There are a lot of text editors out there; why should you spend your time learning about and using Atom?
Editors like Sublime and TextMate offer convenience but only limited extensibility. On the other end of the spectrum, Emacs and Vim offer extreme flexibility, but they aren’t very approachable and can only be customized with special-purpose scripting languages.
We think we can do better. Our goal is a zero-compromise combination of hackability and usability: an editor that will be welcoming to an elementary school student on their first day learning to code, but also a tool they won’t outgrow as they develop into seasoned hackers.
As we’ve used Atom to build Atom, what began as an experiment has gradually matured into a tool we can’t live without. On the surface, Atom is the modern desktop text editor you’ve come to expect. Pop the hood, however, and you’ll discover a system begging to be hacked on.
The web is not without its faults, but two decades of development has forged it into an incredibly malleable and powerful platform. So when we set out to write a text editor that we ourselves would want to extend, web technology was the obvious choice. But first, we had to free it from its chains.
Web browsers are great for browsing web pages, but writing code is a specialized activity that warrants dedicated tools. More importantly, the browser severely restricts access to the local system for security reasons, and for us, a text editor that couldn’t write files or run local subprocesses was a non-starter.
For this reason, we didn’t build Atom as a traditional web application. Instead, Atom is a specialized variant of Chromium designed to be a text editor rather than a web browser. Every Atom window is essentially a locally-rendered web page.

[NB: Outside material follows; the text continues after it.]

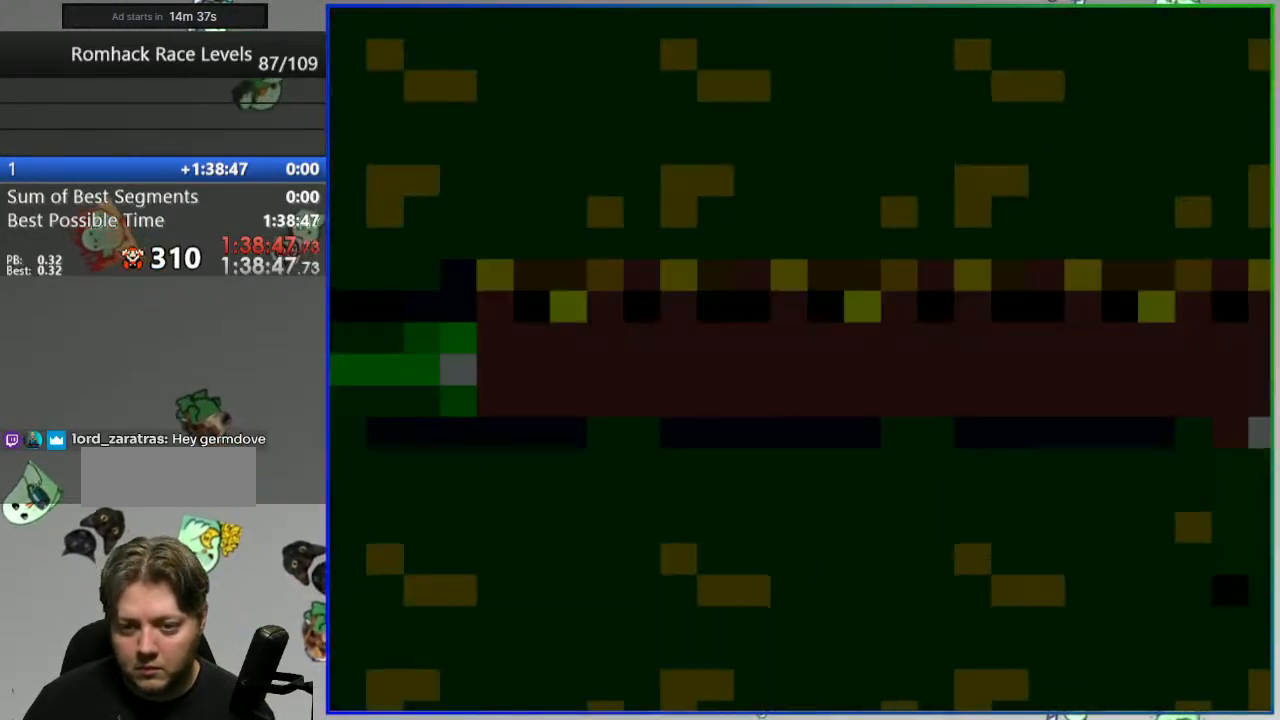
{"buttons": ["Y"], "events": [[33, "Y", "down"]]}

Since everything is local, you don’t have to worry about asset pipelines, script concatenation, and asynchronous module definitions. If you want to load some code, just require it at the top of your file. Node’s module system makes it easy to break the system down into lots of small, focused packages.
Interacting with native code is also really simple. For example, we wrote a wrapper around the Oniguruma regular expression engine for our TextMate grammar support. In a browser, that would have required adventures with NaCl or Esprima. Node integration made it easy.

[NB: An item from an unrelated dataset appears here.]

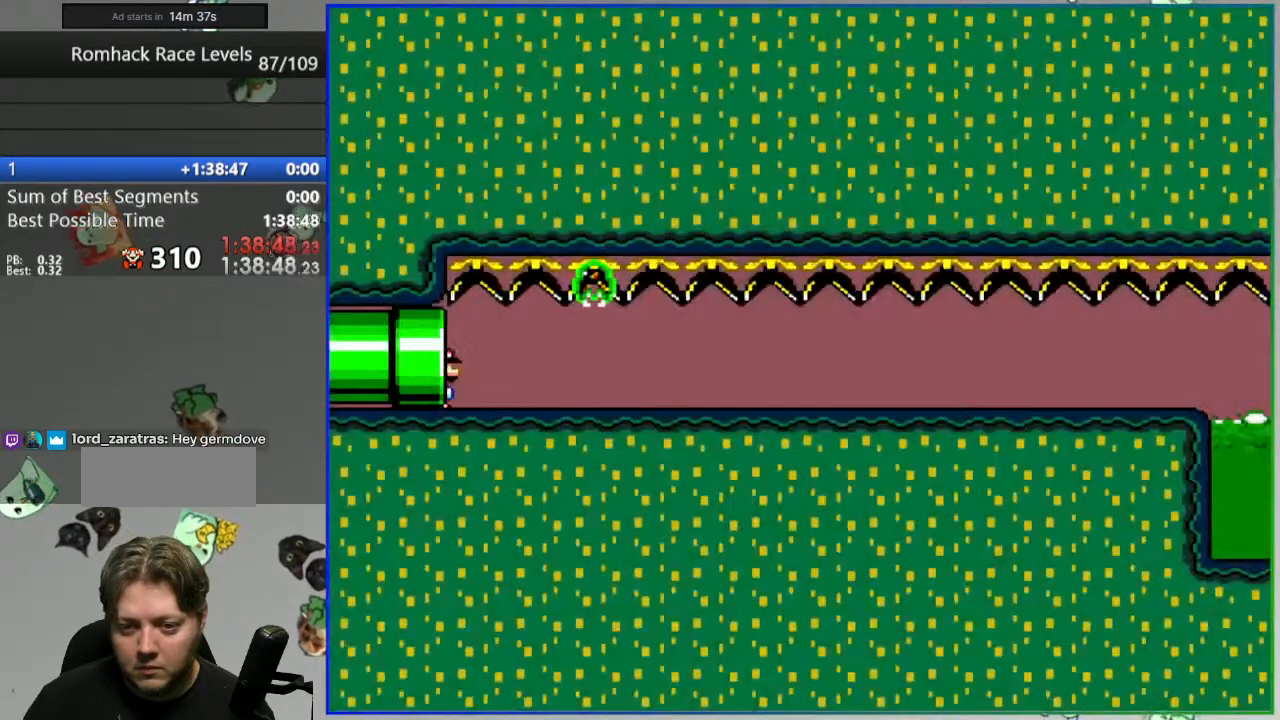
{"buttons": ["Y"], "events": []}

In addition to the Node APIs, we also expose APIs for native dialogs, adding application and context menu items, manipulating the window dimensions, etc.
Another great benefit, that comes with writing code for Atom, is the guarantee that it’s running on the newest version of Chromium. That means we can ignore issues like browser compatibility and polyfills. We can use all the web’s shiny features of tomorrow, today.
For example, the layout of our workspace and panes is based on flexbox. It’s an emerging standard and has gone through a lot of change since we started using it, but none of that mattered as long as it worked.
With the entire industry pushing web technology forward, we’re confident that we’re building Atom on fertile ground. Native UI technologies come and go, but the web is a standard that becomes more capable and ubiquitous with every passing year. We’re excited to dig deeper into its toolbox.
We see Atom as a perfect complement to GitHub’s primary mission of building better software by working together. Atom is a long-term investment, and GitHub will continue to support its development with a dedicated team going forward. But we also know that we can’t achieve our vision for Atom alone. As Emacs and Vim have demonstrated over the past three decades, if you want to build a thriving, long-lasting community around a text editor, it has to be open source.